Source passage:
There are big questions that many philosophers and scientists have been unable to answer. What makes things alive? What is the origin of the spark of life? Man can build anything; even go up and walk on the moon; but he can't make anything come to life, and he can't figure out why living things live, nor even why they should get old and die. Everything in the universe is aging, including the universe.
How does the human brain, a 3-pound lump of flabby organic tissue, produce the phenomena of memory, consciousness, and self awareness? How does it make us all behave so similarly at times, and yet endow each of us with a unique and irreproducible existence? Why does Man have a sense of justice, of fair play, and a desire for revenge? Why does he strive to be right rather than wrong? Why does Man want his life to count for something? Why isn't Man amoral like the other creatures? Butterflies are free, why aren't we? And why does anything exist at all? Why not nothing, instead of something? Satisfactory answers to those questions can only be found in the activity of a creator.

Directions:
• a. The passage on life and the human mind says Man's abilities have limits. Explain in one to three sentences how the text supports this.
• b. Retype the passage on life and the human mind between "There are big" and "including the universe.", inclusive.

Record extracts:
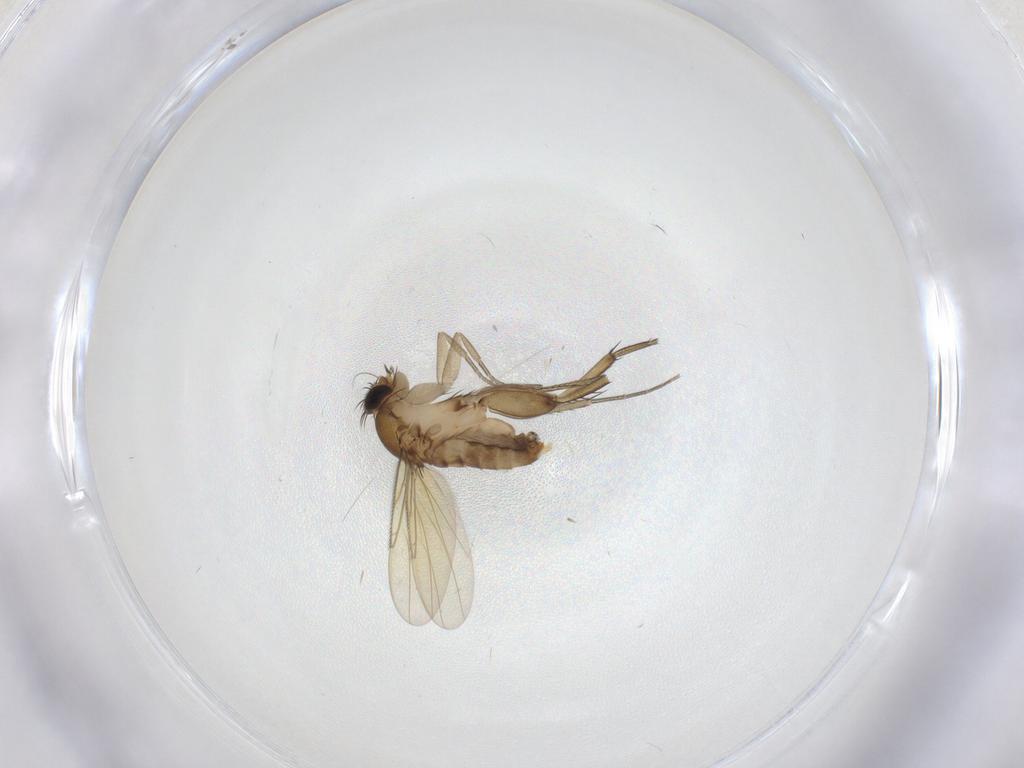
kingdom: Animalia
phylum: Arthropoda
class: Insecta
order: Diptera
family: Phoridae
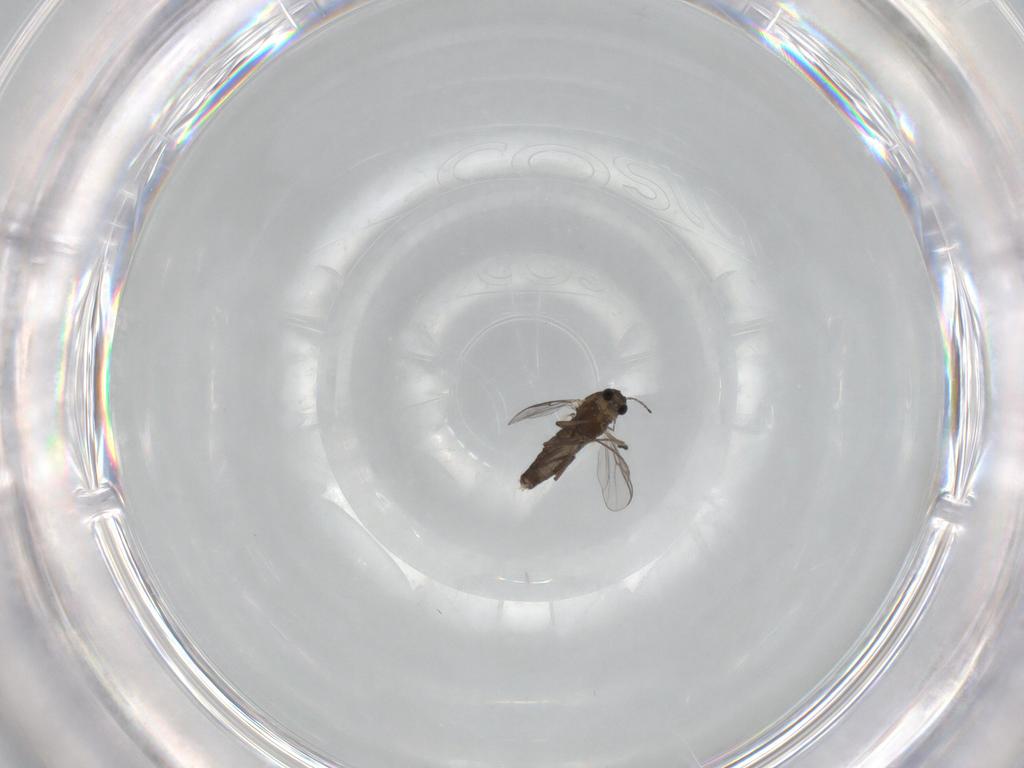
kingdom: Animalia
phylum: Arthropoda
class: Insecta
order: Diptera
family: Chironomidae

Exercise responses:
• a. The text says Man can build anything and has even walked on the moon, yet he cannot make anything come to life. He also cannot figure out why living things live, or why they grow old and die.

• b.
There are big questions that many philosophers and scientists have been unable to answer. What makes things alive? What is the origin of the spark of life? Man can build anything; even go up and walk on the moon; but he can't make anything come to life, and he can't figure out why living things live, nor even why they should get old and die. Everything in the universe is aging, including the universe.